> **WRITTEN TASK**
The records below must be transcribed exactly, with each picture left out.
[Start of Attachment]
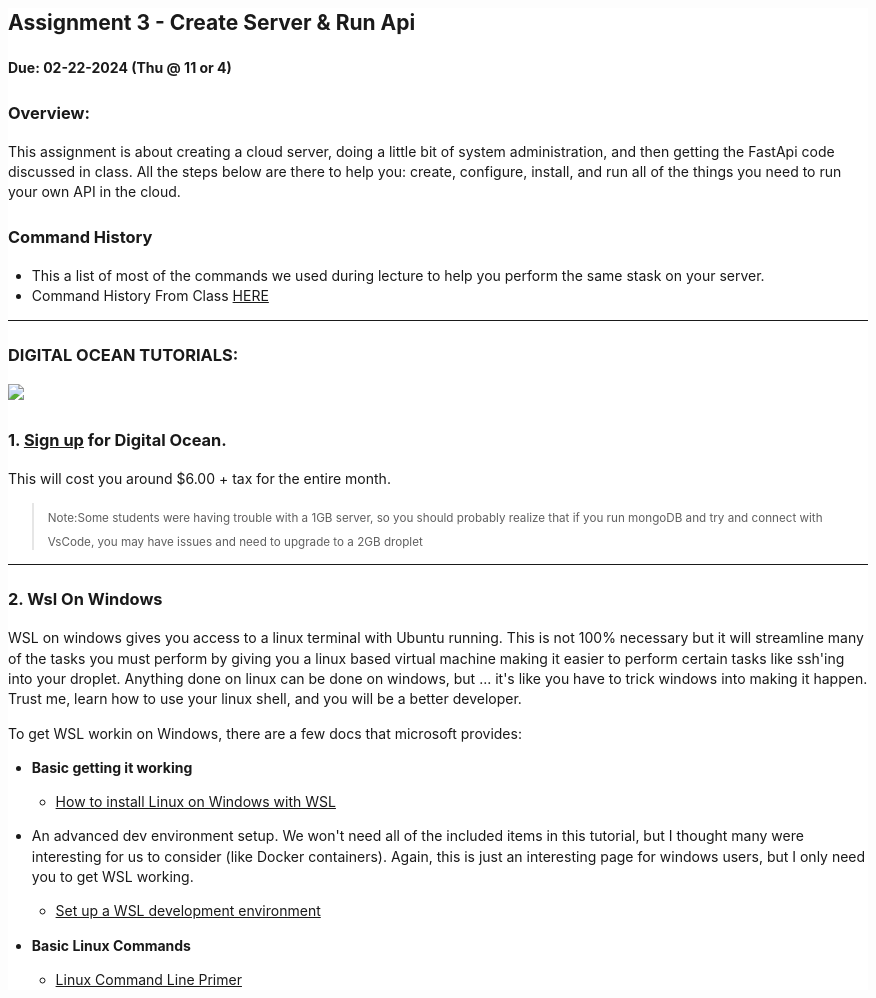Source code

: ## Assignment 3 - Create Server & Run Api
#### Due: 02-22-2024 (Thu @ 11 or 4)


### Overview:

This assignment is about creating a cloud server, doing a little bit of system administration, and then getting the FastApi code discussed in class. All the steps below are there to help you: create, configure, install, and run all of the things you need to run your own API in the cloud.

### Command History

- This a list of most of the commands we used during lecture to help you perform the same stask on your server.
- Command History From Class [HERE](./history.md)

-----

### DIGITAL OCEAN TUTORIALS:

<a href="https://www.digitalocean.com/community/tutorials"><img src="https://upload.wikimedia.org/wikipedia/commons/f/ff/DigitalOcean_logo.svg" width="100"></a>


### 1. [Sign up](https://cloud.digitalocean.com/registrations/new) for Digital Ocean.

This will cost you around $6.00 + tax for the entire month. 

><sub>Note:Some students were having trouble with a 1GB server, so you should probably realize that if you run mongoDB and try and connect with VsCode, you may have issues and need to upgrade to a 2GB droplet</sub>
-----

### 2. Wsl On Windows

WSL on windows gives you access to a linux terminal with Ubuntu running. This is not 100% necessary but it will streamline many of the tasks you must perform by giving you a linux based virtual machine making it easier to perform certain tasks like ssh'ing into your droplet. Anything done on linux can be done on windows, but ... it's like you have to trick windows into making it happen. Trust me, learn how to use your linux shell, and you will be a better developer.

To get WSL workin on Windows, there are a few docs that microsoft provides:

- **Basic getting it working**
  - [How to install Linux on Windows with WSL](https://learn.microsoft.com/en-us/windows/wsl/install)
- An advanced dev environment setup. We won't need all of the included items in this tutorial, but I thought many were interesting for us to consider (like Docker containers). Again, this is just an interesting page for windows users, but I only need you to get WSL working.
  - [Set up a WSL development environment](https://learn.microsoft.com/en-us/windows/wsl/setup/environment)

- **Basic Linux Commands**
  - [Linux Command Line Primer](https://www.digitalocean.com/community/tutorials/a-linux-command-line-primer)
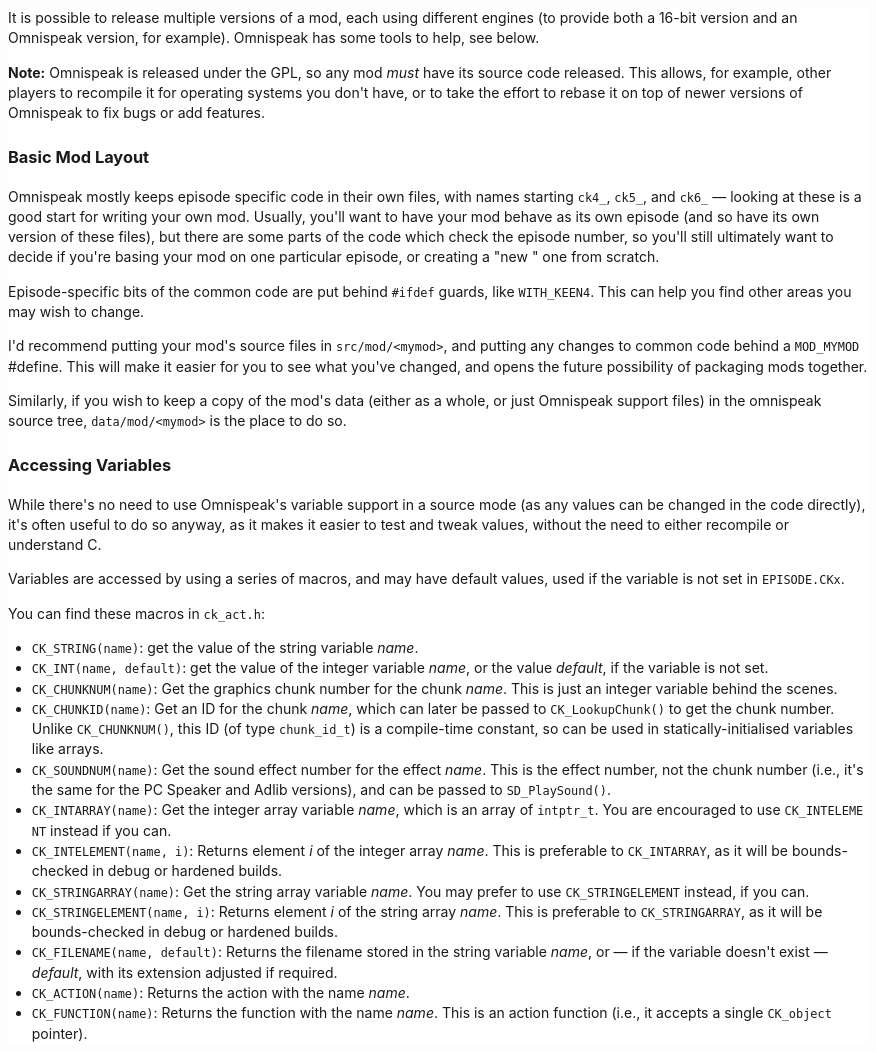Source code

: It is possible to release multiple versions of a mod, each using different engines (to provide both a 16-bit version and an Omnispeak version, for example). Omnispeak has some tools to help, see below.

**Note:** Omnispeak is released under the GPL, so any mod _must_ have its source code released. This allows, for example, other players to recompile it for operating systems you don't have, or to take the effort to rebase it on top of newer versions of Omnispeak to fix bugs or add features.

### Basic Mod Layout

Omnispeak mostly keeps episode specific code in their own files, with names starting `ck4_`, `ck5_`, and `ck6_` — looking at these is a good start for writing your own mod. Usually, you'll want to have your mod behave as its own episode (and so have its own version of these files), but there are some parts of the code which check the episode number, so you'll still ultimately want to decide if you're basing your mod on one particular episode, or creating a "new " one from scratch.

Episode-specific bits of the common code are put behind `#ifdef` guards, like `WITH_KEEN4`. This can help you find other areas you may wish to change.

I'd recommend putting your mod's source files in `src/mod/<mymod>`, and putting any changes to common code behind a `MOD_MYMOD` #define. This will make it easier for you to see what you've changed, and opens the future possibility of packaging mods together.

Similarly, if you wish to keep a copy of the mod's data (either as a whole, or just Omnispeak support files) in the omnispeak source tree, `data/mod/<mymod>` is the place to do so.

### Accessing Variables

While there's no need to use Omnispeak's variable support in a source mode (as any values can be changed in the code directly), it's often useful to do so anyway, as it makes it easier to test and tweak values, without the need to either recompile or understand C.

Variables are accessed by using a series of macros, and may have default values, used if the variable is not set in `EPISODE.CKx`.

You can find these macros in `ck_act.h`:

- `CK_STRING(name)`: get the value of the string variable _name_.
- `CK_INT(name, default)`: get the value of the integer variable _name_, or the value _default_, if the variable is not set.
- `CK_CHUNKNUM(name)`: Get the graphics chunk number for the chunk _name_. This is just an integer variable behind the scenes.
- `CK_CHUNKID(name)`: Get an ID for the chunk _name_, which can later be passed to `CK_LookupChunk()` to get the chunk number. Unlike `CK_CHUNKNUM()`, this ID (of type `chunk_id_t`) is a compile-time constant, so can be used in statically-initialised variables like arrays.
- `CK_SOUNDNUM(name)`: Get the sound effect number for the effect _name_. This is the effect number, not the chunk number (i.e., it's the same for the PC Speaker and Adlib versions), and can be passed to `SD_PlaySound()`.
- `CK_INTARRAY(name)`: Get the integer array variable _name_, which is an array of `intptr_t`. You are encouraged to use `CK_INTELEMENT` instead if you can.
- `CK_INTELEMENT(name, i)`: Returns element _i_ of the integer array _name_. This is preferable to `CK_INTARRAY`, as it will be bounds-checked in debug or hardened builds.
- `CK_STRINGARRAY(name)`: Get the string array variable _name_. You may prefer to use `CK_STRINGELEMENT` instead, if you can.
- `CK_STRINGELEMENT(name, i)`: Returns element _i_ of the string array _name_. This is preferable to `CK_STRINGARRAY`, as it will be bounds-checked in debug or hardened builds.
- `CK_FILENAME(name, default)`: Returns the filename stored in the string variable _name_, or — if the variable doesn't exist — _default_, with its extension adjusted if required.
- `CK_ACTION(name)`: Returns the action with the name _name_.
- `CK_FUNCTION(name)`: Returns the function with the name _name_. This is an action function (i.e., it accepts a single `CK_object` pointer).

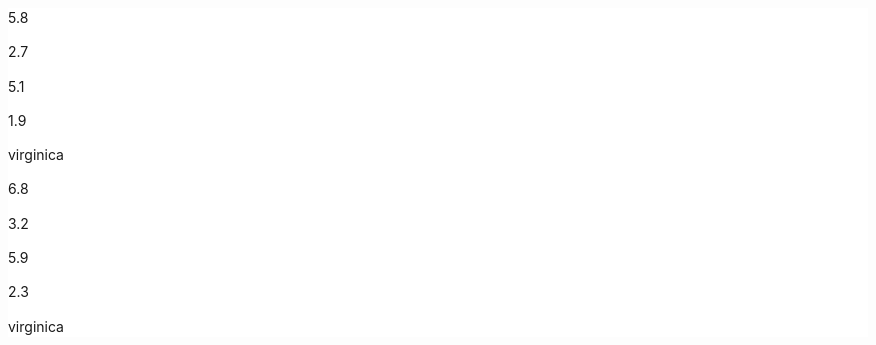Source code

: <tr>

<td style="text-align:right;">

5.8

</td>

<td style="text-align:right;">

2.7

</td>

<td style="text-align:right;">

5.1

</td>

<td style="text-align:right;">

1.9

</td>

<td style="text-align:left;">

virginica

</td>

</tr>

<tr>

<td style="text-align:right;">

6.8

</td>

<td style="text-align:right;">

3.2

</td>

<td style="text-align:right;">

5.9

</td>

<td style="text-align:right;">

2.3

</td>

<td style="text-align:left;">

virginica

</td>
[End of Attachment]
> **ANSWER BOX**
Source code

: ## Assignment 3 - Create Server & Run Api
#### Due: 02-22-2024 (Thu @ 11 or 4)


### Overview:

This assignment is about creating a cloud server, doing a little bit of system administration, and then getting the FastApi code discussed in class. All the steps below are there to help you: create, configure, install, and run all of the things you need to run your own API in the cloud.

### Command History

- This a list of most of the commands we used during lecture to help you perform the same stask on your server.
- Command History From Class [HERE](./history.md)

-----

### DIGITAL OCEAN TUTORIALS:

<a href="https://www.digitalocean.com/community/tutorials"><img src="https://upload.wikimedia.org/wikipedia/commons/f/ff/DigitalOcean_logo.svg" width="100"></a>


### 1. [Sign up](https://cloud.digitalocean.com/registrations/new) for Digital Ocean.

This will cost you around $6.00 + tax for the entire month. 

><sub>Note:Some students were having trouble with a 1GB server, so you should probably realize that if you run mongoDB and try and connect with VsCode, you may have issues and need to upgrade to a 2GB droplet</sub>
-----

### 2. Wsl On Windows

WSL on windows gives you access to a linux terminal with Ubuntu running. This is not 100% necessary but it will streamline many of the tasks you must perform by giving you a linux based virtual machine making it easier to perform certain tasks like ssh'ing into your droplet. Anything done on linux can be done on windows, but ... it's like you have to trick windows into making it happen. Trust me, learn how to use your linux shell, and you will be a better developer.

To get WSL workin on Windows, there are a few docs that microsoft provides:

- **Basic getting it working**
  - [How to install Linux on Windows with WSL](https://learn.microsoft.com/en-us/windows/wsl/install)
- An advanced dev environment setup. We won't need all of the included items in this tutorial, but I thought many were interesting for us to consider (like Docker containers). Again, this is just an interesting page for windows users, but I only need you to get WSL working.
  - [Set up a WSL development environment](https://learn.microsoft.com/en-us/windows/wsl/setup/environment)

- **Basic Linux Commands**
  - [Linux Command Line Primer](https://www.digitalocean.com/community/tutorials/a-linux-command-line-primer)
Source code

: It is possible to release multiple versions of a mod, each using different engines (to provide both a 16-bit version and an Omnispeak version, for example). Omnispeak has some tools to help, see below.

**Note:** Omnispeak is released under the GPL, so any mod _must_ have its source code released. This allows, for example, other players to recompile it for operating systems you don't have, or to take the effort to rebase it on top of newer versions of Omnispeak to fix bugs or add features.

### Basic Mod Layout

Omnispeak mostly keeps episode specific code in their own files, with names starting `ck4_`, `ck5_`, and `ck6_` — looking at these is a good start for writing your own mod. Usually, you'll want to have your mod behave as its own episode (and so have its own version of these files), but there are some parts of the code which check the episode number, so you'll still ultimately want to decide if you're basing your mod on one particular episode, or creating a "new " one from scratch.

Episode-specific bits of the common code are put behind `#ifdef` guards, like `WITH_KEEN4`. This can help you find other areas you may wish to change.

I'd recommend putting your mod's source files in `src/mod/<mymod>`, and putting any changes to common code behind a `MOD_MYMOD` #define. This will make it easier for you to see what you've changed, and opens the future possibility of packaging mods together.

Similarly, if you wish to keep a copy of the mod's data (either as a whole, or just Omnispeak support files) in the omnispeak source tree, `data/mod/<mymod>` is the place to do so.

### Accessing Variables

While there's no need to use Omnispeak's variable support in a source mode (as any values can be changed in the code directly), it's often useful to do so anyway, as it makes it easier to test and tweak values, without the need to either recompile or understand C.

Variables are accessed by using a series of macros, and may have default values, used if the variable is not set in `EPISODE.CKx`.

You can find these macros in `ck_act.h`:

- `CK_STRING(name)`: get the value of the string variable _name_.
- `CK_INT(name, default)`: get the value of the integer variable _name_, or the value _default_, if the variable is not set.
- `CK_CHUNKNUM(name)`: Get the graphics chunk number for the chunk _name_. This is just an integer variable behind the scenes.
- `CK_CHUNKID(name)`: Get an ID for the chunk _name_, which can later be passed to `CK_LookupChunk()` to get the chunk number. Unlike `CK_CHUNKNUM()`, this ID (of type `chunk_id_t`) is a compile-time constant, so can be used in statically-initialised variables like arrays.
- `CK_SOUNDNUM(name)`: Get the sound effect number for the effect _name_. This is the effect number, not the chunk number (i.e., it's the same for the PC Speaker and Adlib versions), and can be passed to `SD_PlaySound()`.
- `CK_INTARRAY(name)`: Get the integer array variable _name_, which is an array of `intptr_t`. You are encouraged to use `CK_INTELEMENT` instead if you can.
- `CK_INTELEMENT(name, i)`: Returns element _i_ of the integer array _name_. This is preferable to `CK_INTARRAY`, as it will be bounds-checked in debug or hardened builds.
- `CK_STRINGARRAY(name)`: Get the string array variable _name_. You may prefer to use `CK_STRINGELEMENT` instead, if you can.
- `CK_STRINGELEMENT(name, i)`: Returns element _i_ of the string array _name_. This is preferable to `CK_STRINGARRAY`, as it will be bounds-checked in debug or hardened builds.
- `CK_FILENAME(name, default)`: Returns the filename stored in the string variable _name_, or — if the variable doesn't exist — _default_, with its extension adjusted if required.
- `CK_ACTION(name)`: Returns the action with the name _name_.
- `CK_FUNCTION(name)`: Returns the function with the name _name_. This is an action function (i.e., it accepts a single `CK_object` pointer).

Source code

: <tr>

<td style="text-align:right;">

5.8

</td>

<td style="text-align:right;">

2.7

</td>

<td style="text-align:right;">

5.1

</td>

<td style="text-align:right;">

1.9

</td>

<td style="text-align:left;">

virginica

</td>

</tr>

<tr>

<td style="text-align:right;">

6.8

</td>

<td style="text-align:right;">

3.2

</td>

<td style="text-align:right;">

5.9

</td>

<td style="text-align:right;">

2.3

</td>

<td style="text-align:left;">

virginica

</td>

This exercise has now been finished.